What exactly does a woman who is ten years shy of Social Security want with a married man who is twenty years her senior? Is she looking for someone to pay all her bills?  In this case, I hope she doesn't think he's wealthy, because the state in which she (and he) live is a community property state, so after the divorce, he'll only have one half of what he has now, and of course there is alimony, plus lawyer's fees!   I hope she's thought ahead to when she's 70 and he's over 90!  If he lives that long, she just might be taking care of a sick old man day in and day out.  Or, if he should suffer a debilitating stroke 5 years or less from now, her caregiver role could begin much sooner!

But maybe she doesn't really care about all that for now.  Maybe she just has her eyes on a goal, and has tunnel-vision about the rest of the picture.  OR, maybe she has started now, collecting sleeping pills so she can pop one in his evening cocoa and go out to a fancy dress ball after tucking him in for the night.

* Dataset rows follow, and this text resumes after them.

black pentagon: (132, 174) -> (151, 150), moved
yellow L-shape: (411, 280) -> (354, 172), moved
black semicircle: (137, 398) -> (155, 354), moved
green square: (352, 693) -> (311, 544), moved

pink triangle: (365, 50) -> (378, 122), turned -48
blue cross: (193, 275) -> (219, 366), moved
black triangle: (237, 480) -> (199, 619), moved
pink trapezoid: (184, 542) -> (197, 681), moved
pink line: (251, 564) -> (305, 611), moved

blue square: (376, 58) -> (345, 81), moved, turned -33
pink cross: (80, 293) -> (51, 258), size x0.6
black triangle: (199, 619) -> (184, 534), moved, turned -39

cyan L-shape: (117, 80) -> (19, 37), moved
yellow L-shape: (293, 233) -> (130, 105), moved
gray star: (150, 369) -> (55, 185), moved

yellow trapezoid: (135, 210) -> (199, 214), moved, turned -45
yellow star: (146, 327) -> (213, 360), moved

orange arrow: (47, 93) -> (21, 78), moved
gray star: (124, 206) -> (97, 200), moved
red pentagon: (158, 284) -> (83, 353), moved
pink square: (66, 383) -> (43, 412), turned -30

I feel soooooo sorry for my friend, that she is having to go through this.  No woman should!  But she is a strong woman (well, except for The Exploding Life Diet), and highly intelligent, creative, talented and thoughtful,  and she will survive this.  Maybe she'll go on to start a successful non-profit like Goldie Hawn, Diane Keaton, and Bette Midler did in that comedy  a few years back.  Ahhh! Revenge is sweet!

This concludes my offering for Jenny's Alphabe-Thursday.  I hope our Jenny is recovering from those pesky aches, pains, and trauma.  We love you, Jenny!!!

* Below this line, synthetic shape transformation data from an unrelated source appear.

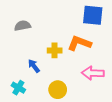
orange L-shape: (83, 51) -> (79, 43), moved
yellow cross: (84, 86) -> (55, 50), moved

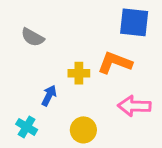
gray semicircle: (23, 26) -> (33, 37), turned -140
blue arrow: (34, 66) -> (49, 96), turned 64

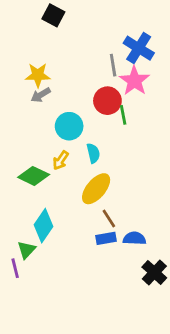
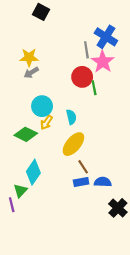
cyan circle: (69, 126) -> (42, 106), moved

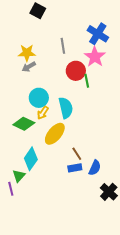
gray line: (86, 50) -> (63, 46), moved
cyan semicircle: (71, 117) -> (66, 108), size x1.5
yellow ellipse: (73, 144) -> (55, 134), moved
blue semicircle: (103, 182) -> (95, 168), turned 112

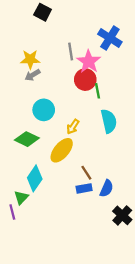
pink star: (95, 57) -> (89, 62), moved
cyan semicircle: (66, 108) -> (109, 121), moved
yellow arrow: (43, 113) -> (73, 127), moved

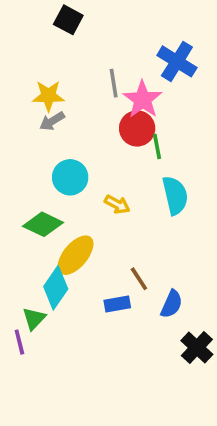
yellow arrow: (73, 127) -> (117, 204), turned -96
yellow ellipse: (62, 150) -> (76, 255), moved
blue rectangle: (84, 188) -> (117, 304), moved

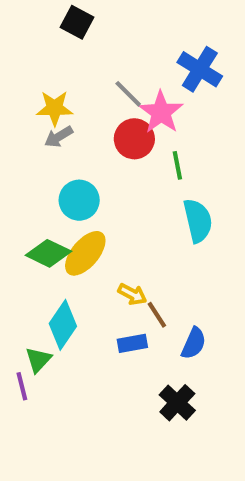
gray line: (114, 83) -> (128, 94), turned -36
red circle: (137, 128) -> (134, 139), moved
yellow arrow: (117, 204) -> (132, 294), moved
yellow ellipse: (76, 255) -> (85, 253), moved
black cross: (197, 347) -> (177, 403), moved

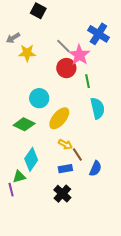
gray arrow: (59, 137) -> (13, 38), moved
yellow ellipse: (85, 253) -> (59, 118), moved
green triangle: (38, 360) -> (19, 177), turned 32
black cross: (177, 403) -> (62, 194), moved

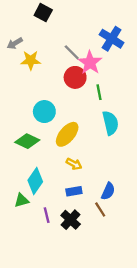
brown line: (77, 154) -> (100, 209), moved
purple line: (11, 190) -> (47, 215), moved

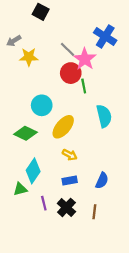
green line: (99, 92) -> (84, 86), moved
brown line: (100, 209) -> (94, 212), moved, turned 40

Wednesday, November 13, 2013


The Rogue Speak:

Zugzwang, a German word meaning "obligation to move," is actually a chess term.  To be "in zugzwang" is to be at a disadvantage because the player must make a move, even though he had rather pass when it is his turn to play.
I know nothing about chess, except of course the names of the pieces, and what the board looks like.  I am, however, taking a "refresher course" in bridge.  What does that mean?  Well, it means that even though I have been playing bridge off and on ever since I was in college, I never knew what I didn't know about the game.  Oh, I kind of suspected that I didn't know, but we always played "party bridge," where there was always a lot of laughing, gossiping, snacks, and maybe some wine.
Now I am learning bridge on a whole different level, and I have a constant fear of being "in zugzwang" if I make the wrong bid or play the wrong card, because if I do, I will definitely "go down," or lose. 
The kind of bridge that I am attempting to learn is "duplicate," and there is no table talk, or wine, or snacks.  This is serious stuff!  I have to actually think! My partner and I can have no signals, like faking a sneeze to tell my partner to pass, or stating my bid in the form of a question, like on Jeopardy. To me, bridge is a game of numbers, and math has never been my strong point.  I am always on the edge of understanding it, but just not quite!!
There is just soooo much to remember!  I have to add up my partner's points with my points, after I figure out just how many points my partner has.  Then I have to figure out how many points the opponents have, and who has what why.  See what I mean?
After we have settled on a contract, then we have to actually PLAY the cards, or if the opponents get the contract, I have to play to defeat them.  I have to "lead," or play the first card.  Oh!  My head is spinning!  I fear that if I play the wrong card I will be "in zugzwang!!"  But this is not chess; it is bridge and I am doing this for FUN.  Really? Hahahaha!
I WILL learn how to play bridge!  There is something very satisfying about playing a cerebral game at my age.  I'm old, you know.  Wish me luck!